Secondary sex characteristics directly result from the process of sex differentiation in our development, either as a direct result of the action of hormones or because they're actually tied to sex chromosomes. Secondary sex characteristics are distinguished from primary sex characteristics in that they are not directly involved in the process of reproduction.
It's not uncommon to be mistaken about a person's sex when looking solely at sex correlated traits - shoulder breadth, height, foot size, hand size, and the like. They're generally good at suggesting sex, but they show a large amount of variation. There are plenty of 6' tall women with broad shoulders and narrow hips out there, and there are plenty of 5'7" men with small feet and small hands out there. These characteristics are a good proxy for sex most of the time, but are not reliable.
It's a lot less common to be mistaken about a person's sex when looking at secondary sex characteristics. Most of the time, if you end up being mistaken, it's because someone has
intentionally attempted to
mimic the opposite sex. Secondary sex characteristics - in the absence of intentional mimicry - is an extremely good indicator of sex, with a very low miss rate.
You might see someone with narrow shoulders and swish from behind and assume that they're female. You might even thing "my, what a caboose that gal has!", but when they turn around and have a beard and adam's apple, and are obviously male it's not like you're going to fall over from shock. Most of the time this would result in "oh, that's a dude! Well, he's got a nice behind" and you go on with your day and don't give it much thought beyond "hey I saw this dude earlier, and at first I thought he was a chick because he had this really nice sway to his backside, boy was I mistaken".
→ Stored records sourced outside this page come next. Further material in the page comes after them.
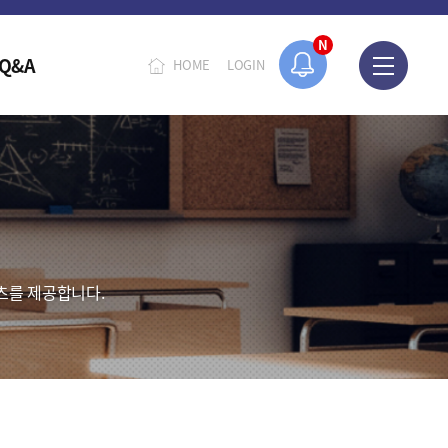
N
Q&A
HOME
LOGIN
츠를 제공합니다.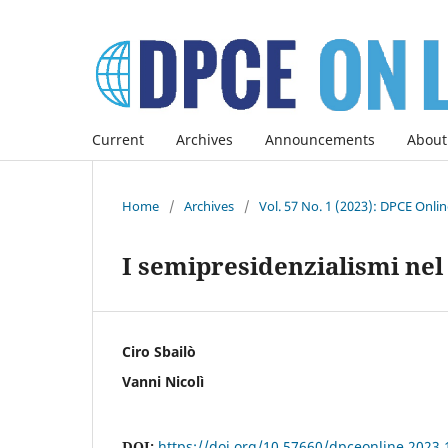
Current
Archives
Announcements
About
Home
/
Archives
/
Vol. 57 No. 1 (2023): DPCE Onli
I semipresidenzialismi nel
Ciro Sbailò
Vanni Nicolì
DOI:
https://doi.org/10.57660/dpceonline.2023.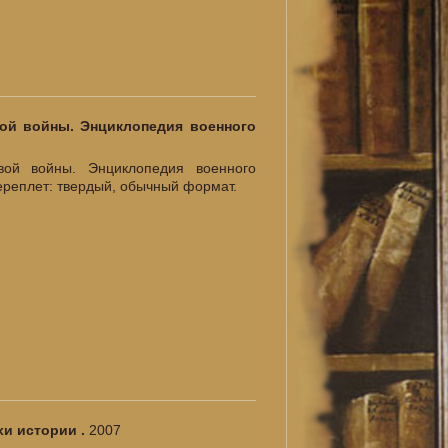
ой войны. Энциклопедия военного
вой войны. Энциклопедия военного
 переплет: твердый, обычный формат.
хи истории .
2007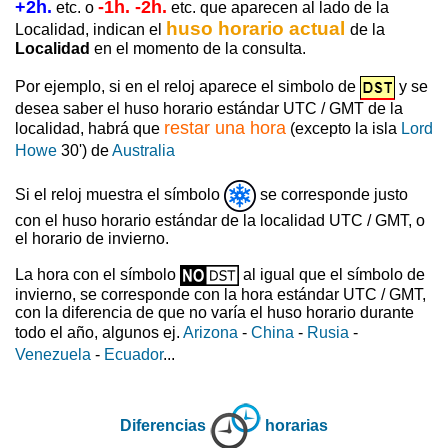
+2h.
-1h. -2h.
etc. o
etc. que aparecen al lado de la
huso horario actual
Localidad, indican el
de la
Localidad
en el momento de la consulta.
Por ejemplo, si en el reloj aparece el simbolo de
y se
desea saber el huso horario estándar UTC / GMT de la
restar una hora
localidad, habrá que
(excepto la isla
Lord
Howe
30') de
Australia
Si el reloj muestra el símbolo
se corresponde justo
con el huso horario estándar de la localidad UTC / GMT, o
el horario de invierno.
La hora con el símbolo
al igual que el símbolo de
invierno, se corresponde con la hora estándar UTC / GMT,
con la diferencia de que no varía el huso horario durante
todo el año, algunos ej.
Arizona
-
China
-
Rusia
-
Venezuela
-
Ecuador
...
Diferencias
horarias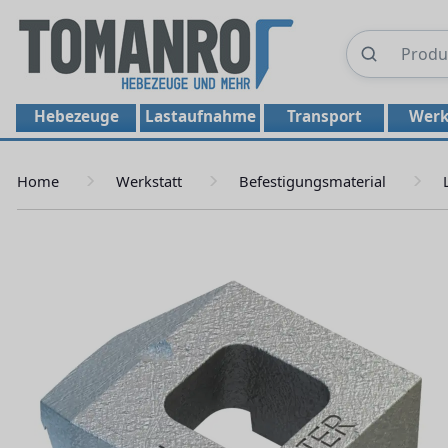
Hebezeuge
Lastaufnahme
Transport
Werk
Home
Werkstatt
Befestigungsmaterial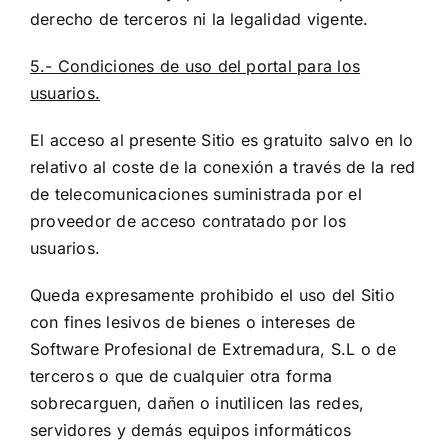
derecho de terceros ni la legalidad vigente.
5.- Condiciones de uso del portal para los
usuarios.
El acceso al presente Sitio es gratuito salvo en lo
relativo al coste de la conexión a través de la red
de telecomunicaciones suministrada por el
proveedor de acceso contratado por los
usuarios.
Queda expresamente prohibido el uso del Sitio
con fines lesivos de bienes o intereses de
Software Profesional de Extremadura, S.L o de
terceros o que de cualquier otra forma
sobrecarguen, dañen o inutilicen las redes,
servidores y demás equipos informáticos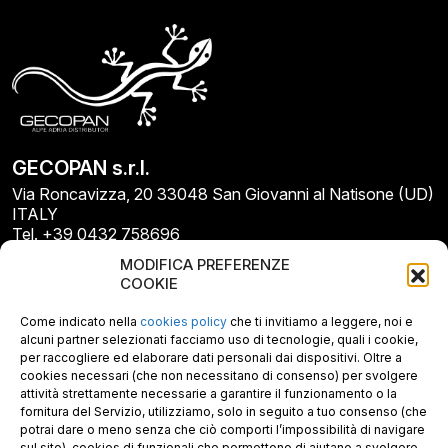
GECOPAN s.r.l.
Via Roncavizza, 20 33048 San Giovanni al Natisone (UD)
ITALY
Tel. +39 0432 758696
E-mail: info@gecopan.it
MODIFICA PREFERENZE
E-mail PEC: gecopan@pec.it
COOKIE
P.I. E C.F. 02487660306
N. REA UD 264834
Come indicato nella
cookies policy
che ti invitiamo a leggere, noi e
Capitale sociale € 30.000
alcuni partner selezionati facciamo uso di tecnologie, quali i cookie,
per raccogliere ed elaborare dati personali dai dispositivi. Oltre a
cookies necessari (che non necessitano di consenso) per svolgere
attività strettamente necessarie a garantire il funzionamento o la
fornitura del Servizio, utilizziamo, solo in seguito a tuo consenso (che
potrai dare o meno senza che ciò comporti l’impossibilità di navigare
sul sito), cookies di funzionali che permettono di aiutano a svolgere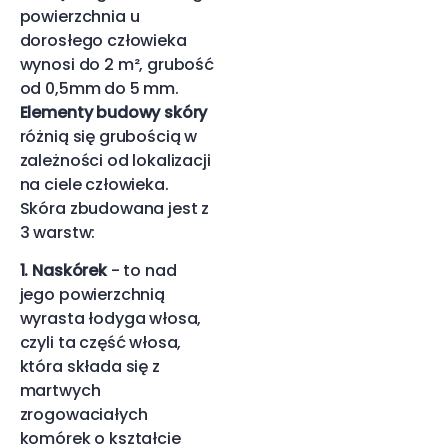
powierzchnia u
dorosłego człowieka
wynosi do 2 m², grubość
od 0,5mm do 5 mm.
Elementy budowy skóry
różnią się grubością w
zależności od lokalizacji
na ciele człowieka.
Skóra zbudowana jest z
3 warstw:
1. Naskórek
- to nad
jego powierzchnią
wyrasta łodyga włosa,
czyli ta część włosa,
która składa się z
martwych
zrogowaciałych
komórek o kształcie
On the other hand... if you see someone with a rolling gait, wide hips, breasts, a facial structure that has a smaller and narrower chin, narrower jaw, rounder forehead, rounder orbital sockets, arched brows, narrow waist compared to hips, no facial hair (and no hint of a 5-oclock shadow), no protruding adam's apple, narrow shoulders relative to their hip width, and femurs that aren't orthogonal to the ground... and they end up having a penis... you're likely to be surprised. Not guaranteed, but likely nonetheless.
Both tertiary and secondary sex characteristics act as signals of sex to potential mates. But at the end of the day, it's primary characteristics that are the deal-breakers in reproduction.
And just in case it needs to be said... talking about the role of reproduction in evolution, and in how different characteristics have evolved and the role that those characteristics play within any given species is not in any way passing judgement on individuals who either cannot or choose not to reproduce. That's an entirely different discussion that has no place in this interaction.